Flying Chalks is a Singapore-based company that specializes in helping students study abroad.

Flying Chalks operates an AI-powered platform that is complemented by the provision of study abroad services, ranging from consultations and school applications, to VISA assistance and accommodation placement.

The platform provides customized recommendations based on the student profile as well as information on study abroad destinations and schools. There are school guides with country- and school-specific information curated by the Flying Chalks team, along with user-generated content such as school reviews and tips for international students. When students have decided on their study abroad destination, school and program, they can proceed to apply for it through Flying Chalks.

History 
Flying Chalks was founded by Melvin Lee, a graduate from Singapore Management University, in May 2015. The company was awarded incubation at the Singapore Management University's Institute of Innovation and Entrepreneurship in November 2015.

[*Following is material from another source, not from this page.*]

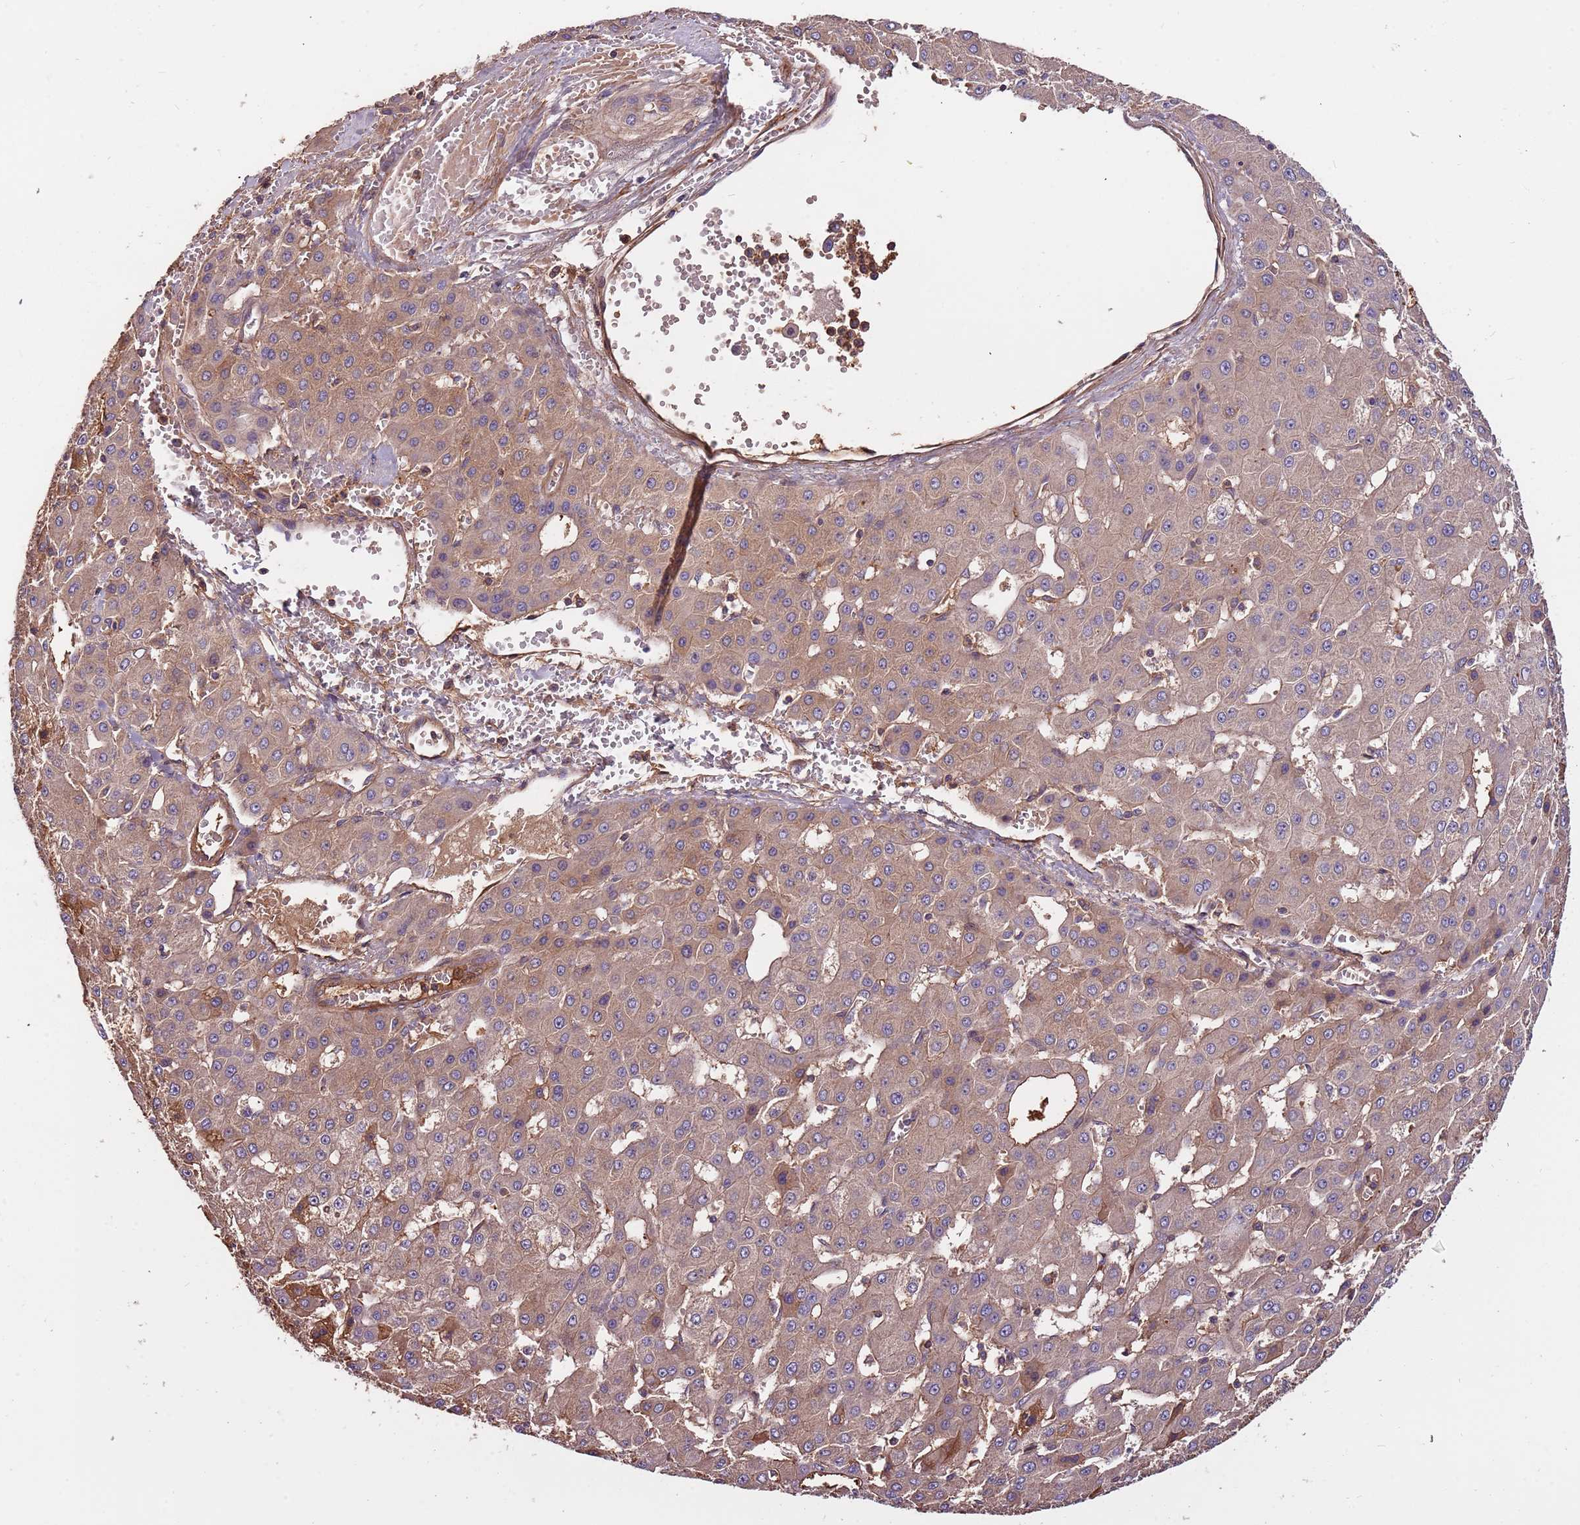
{"staining": {"intensity": "moderate", "quantity": ">75%", "location": "cytoplasmic/membranous,nuclear"}, "tissue": "liver cancer", "cell_type": "Tumor cells", "image_type": "cancer", "snomed": [{"axis": "morphology", "description": "Carcinoma, Hepatocellular, NOS"}, {"axis": "topography", "description": "Liver"}], "caption": "This is a histology image of IHC staining of hepatocellular carcinoma (liver), which shows moderate staining in the cytoplasmic/membranous and nuclear of tumor cells.", "gene": "DENR", "patient": {"sex": "male", "age": 47}}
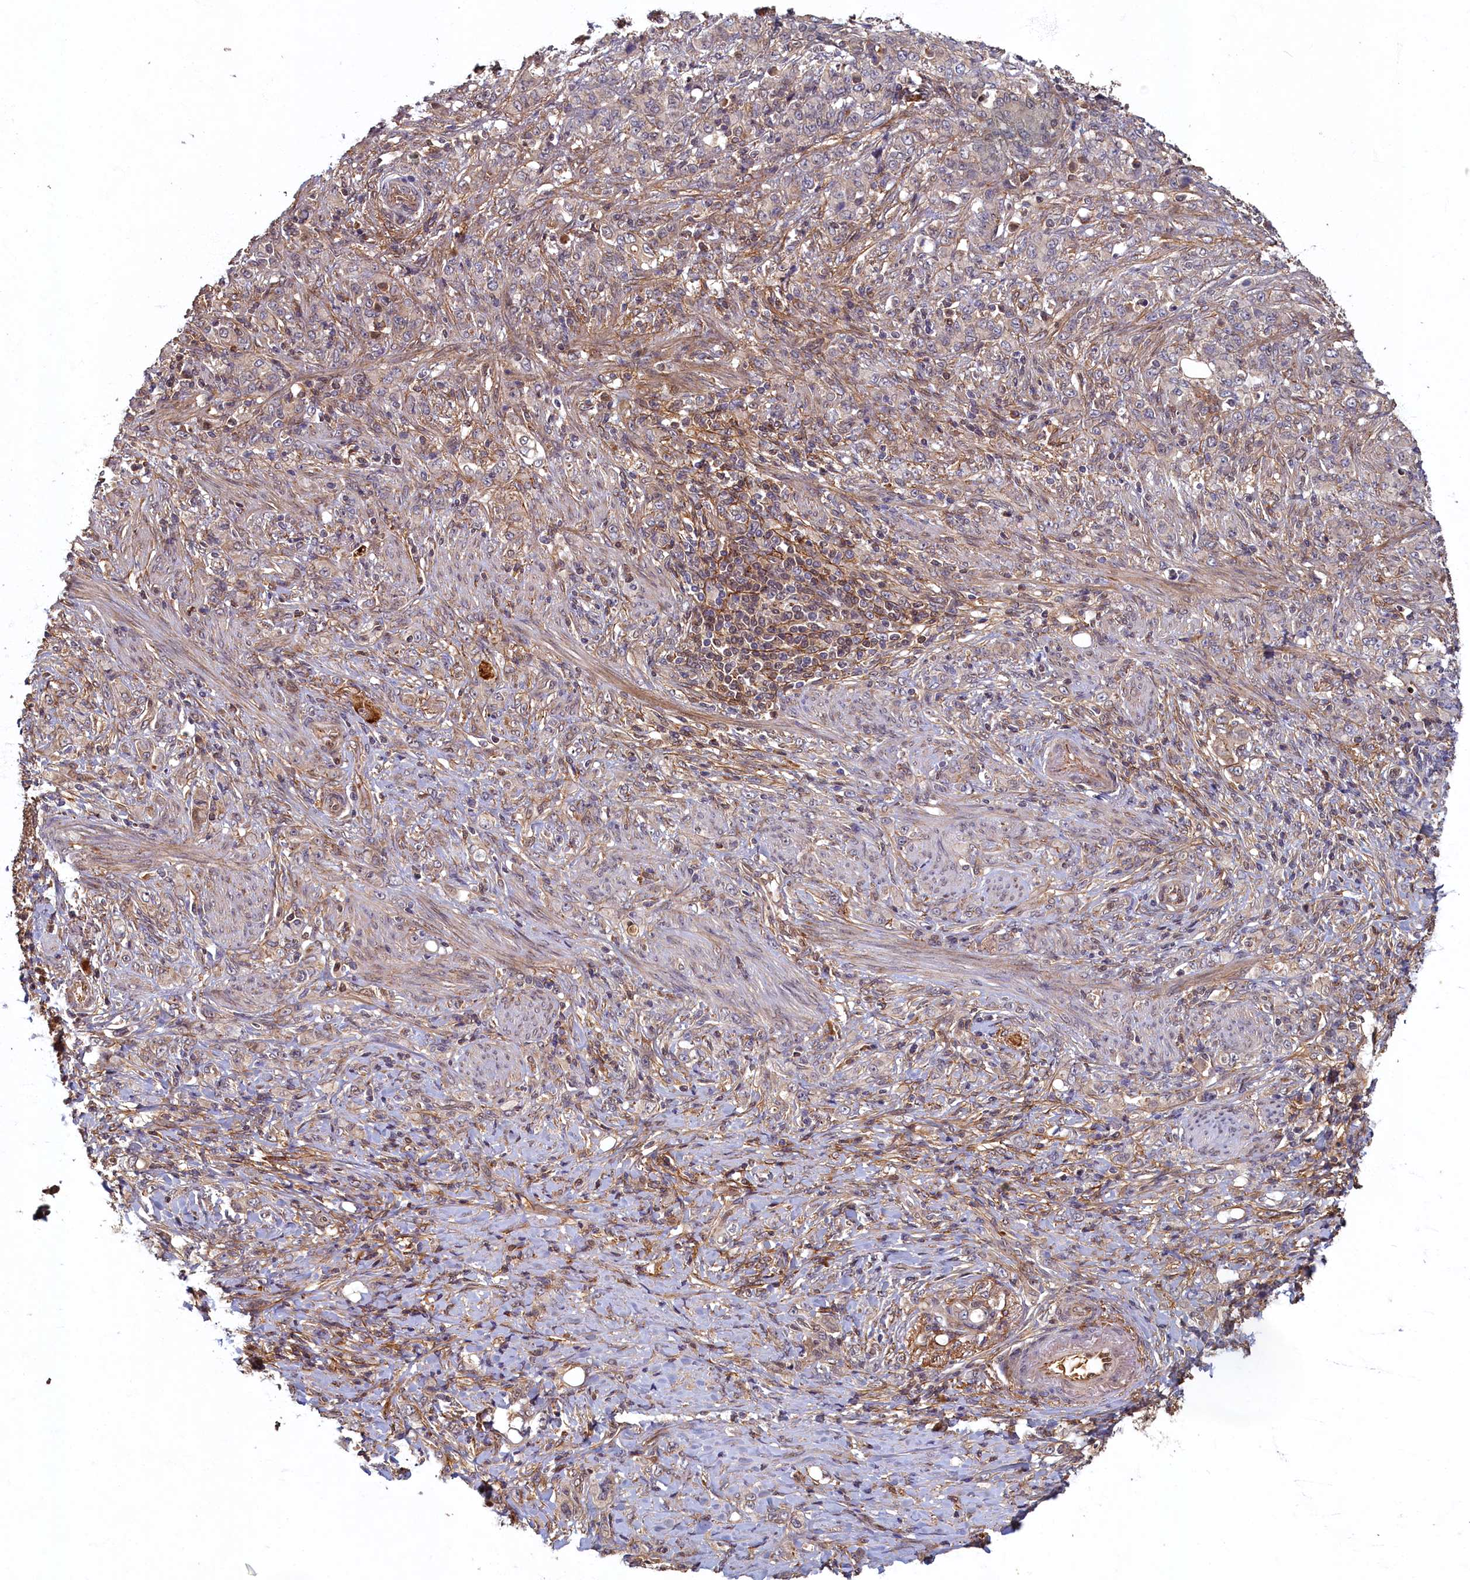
{"staining": {"intensity": "negative", "quantity": "none", "location": "none"}, "tissue": "stomach cancer", "cell_type": "Tumor cells", "image_type": "cancer", "snomed": [{"axis": "morphology", "description": "Adenocarcinoma, NOS"}, {"axis": "topography", "description": "Stomach"}], "caption": "The immunohistochemistry (IHC) micrograph has no significant staining in tumor cells of adenocarcinoma (stomach) tissue. (Stains: DAB immunohistochemistry with hematoxylin counter stain, Microscopy: brightfield microscopy at high magnification).", "gene": "LCMT2", "patient": {"sex": "female", "age": 79}}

Flying Chalks launched their Minimum Viable Product in January 2016. They went on establish partnerships with student clubs, universities and embassies, as well as developed their platform by including more content and introducing new features. Within 6 months from the official launch, Flying Chalks’ community grew to 2,000 students from more than 50 universities worldwide.

In March 2016, Flying Chalks received a Pre-Seed investment from venture capital firm, Expara.

Growth 

Flying Chalks expanded into its first overseas market, South Korea, in November 2016. Building on its popularity, it subsequently expanded into Vietnam in 2017, and Indonesia in 2018. To date, it has offices in Singapore, Busan (South Korea), Hanoi (Vietnam), Ho Chi Minh City (Vietnam) and Surabaya (Indonesia); a total of 5 offices in 4 countries.

The Flying Chalks student community has also grown to 13,000 students from over 600 schools worldwide.

Achievements 
Flying Chalks was one of 78 start-ups to be invited to Korea for the K-Startup Grand Challenge 2016 by the Korean government. A total of 2,439 companies across 124 countries applied.

They emerged first runner-up and received $15,000 in cash funding at the P.A.K. Entrepreneurs’ Challenge 2016, a competition that seeks to identify and support teams with the most executable and validated business ideas.

Melvin, the Founder & CEO of Flying Chalks, was awarded the "Youth Entrepreneur Award" at Promising SME 500 in 2016 for his founding role in Flying Chalks. The award was presented by Singapore's Member of Parliament (MP), Mr. Sitoh Yih Pin.

In December 2018, Flying Chalks received the "Golden Bull Award 2018" in the "Emerging SMEs" category for its outstanding growth and overall excellence.

In March 2019, Flying Chalks was featured on a TV Program by SBS - one of South Korea's three national broadcasters.